Дали мне в руки порожнее ведро – повели. На допросе я отвечать категорически отказался. Даже фамилию свою не называю. А им ее надо. Маялись они со мной, маялись, и опять же чалдон – цоп с меня шапку и читает на подкладке:
– Кор-ни-лов А. Ондрей, Онтон, Олексей? – перечислил он. – Кто будешь?
– Окулька, – сказал я.
– Чего?! – воспрянул чалдон. – А пошто же ты в поле не сказал нам, что ты Окулька? И мы тоже добры?.. – развернулся он к разведчикам. – Вязали человека, рот затыкали, а что Окулька и недощупали. – Ай-я-я– я-яй, – засожалел он. – До свежих веников себе этого не простю.
Вернулся батальон в обед. На плацу разбор учений состоялся. Где ладно, где неладно. Неладно, конечно, оказалось, что «языка» украли. Притом незаметно. В этом случае часть вины с меня как бы скидывалась. Один против троих все-таки.
Ну, разобрались. Отдана была команда оружье чистить. Чистили полусонные. Обед заодно с ужином выдали. Чтоб не будить лишний раз. Уж и так один браток воткнул нос в кашу и спит.
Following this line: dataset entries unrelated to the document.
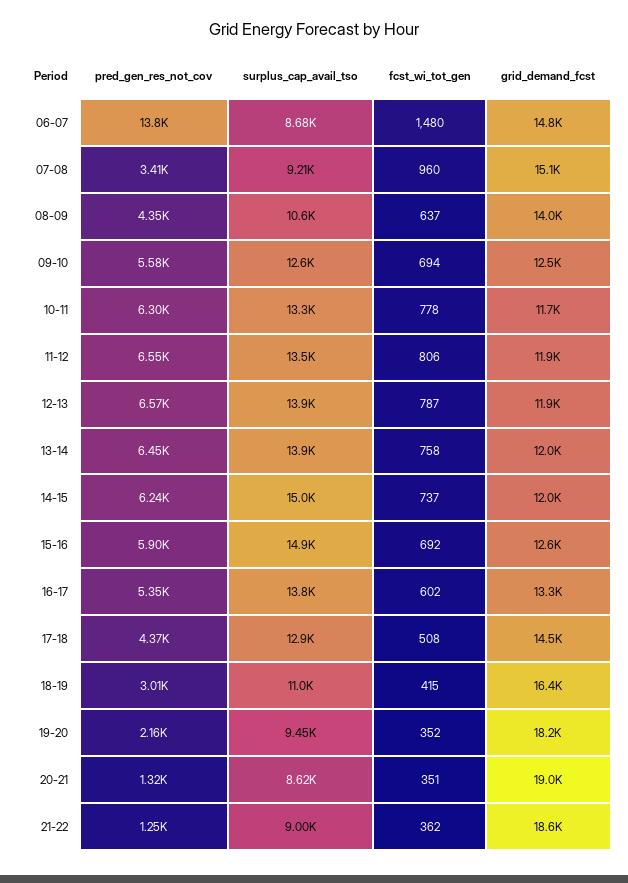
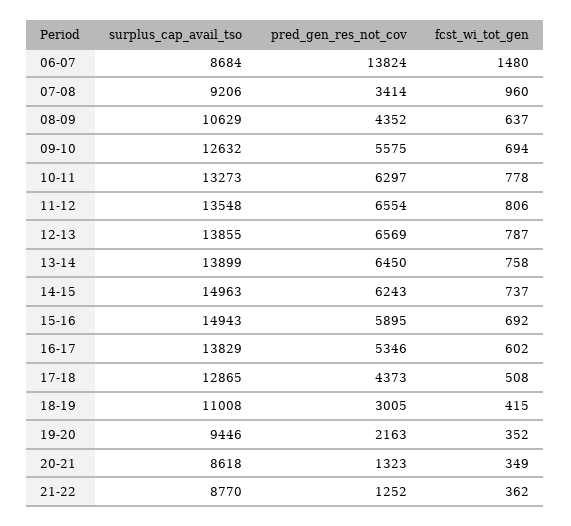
grid_demand_fcst, 06-07: 14800 -> none
grid_demand_fcst, 07-08: 15100 -> none
grid_demand_fcst, 08-09: 14000 -> none
grid_demand_fcst, 09-10: 12500 -> none
grid_demand_fcst, 10-11: 11700 -> none
grid_demand_fcst, 11-12: 11900 -> none
grid_demand_fcst, 12-13: 11900 -> none
grid_demand_fcst, 13-14: 12000 -> none
grid_demand_fcst, 14-15: 12000 -> none
grid_demand_fcst, 15-16: 12600 -> none
grid_demand_fcst, 16-17: 13300 -> none
grid_demand_fcst, 17-18: 14500 -> none
grid_demand_fcst, 18-19: 16400 -> none
grid_demand_fcst, 19-20: 18200 -> none
fcst_wi_tot_gen, 20-21: 351 -> 349
grid_demand_fcst, 20-21: 19000 -> none
surplus_cap_avail_tso, 21-22: 9000 -> 8770
grid_demand_fcst, 21-22: 18600 -> none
Я это к чему рассказал? К тому, что в таких вот учениях, если правильно понимаю, не только боевое качество в солдате воспитывалось, а и зло росло, ненависть. Сначала в виде досады на командиров. Вроде той, что добрый, мол, хозяин собаки не выгонит. А когда поползаешь рядом с ними, на посинелые их губы насмотришься, уверишься, что и от мокра, и от мороза одинаково вам льготы отпущены – другое тут начинает твоя голова соображать. Поточнее адреса выбираешь. И накапливается тогда в солдате истинная драгоценная злость. Сердце от нее, говорят, разбухает, к горлу удушье подступается. Ляшонок не раз повторял:
– Желези душу, ребята. Фашиста – его на лютость берут, на беспощаду. Без злости ты – как винтовка без бойка.
Начну я свою душу проверять, сколько в ней злости накопилось, нет в ней ни рожна. Пакость какая-то около сердца копошится, а настоящей злости нет. Наоборот. Рад я даже, что наравне с другими всякое такое претерпеваю. Ей-богу, рад! Потому что таился во мне постоянный страх. Вот явится, думаю, из Сибирского военного округа генерал, увидит он меня и спросит у взводного:
– А этого молекула кто в строй поставил? Отчислить его, чтобы левый фланг не позорил!
Сам себя подозревал! Вроде какой обман я совершил, что в военной шинели оказался. А все оттого, что заторкали меня с малолетства. Как гусек я с подстриженными крыльями… Однако не сдаюсь! Много ли, думаю, Суворов рослей меня был. А закалялся человек – ледяной водой обливался, на жестких постелях спал, военные упражненья – и вот, пожалуйста. От Суворова к будущим боевым действиям перейду. Тут примериваться начну. Вот стрелил командир заветную ракету, и бегу я через гремучее поле. Земля подо мной пружинит, в четыре глаза вижу, пальцы к винтовке прикипели, сила во мне дикая – ввухх! Повстречайся-ка с таким головоотпетым!
Как видите, не кашу варить-развозить замышлял.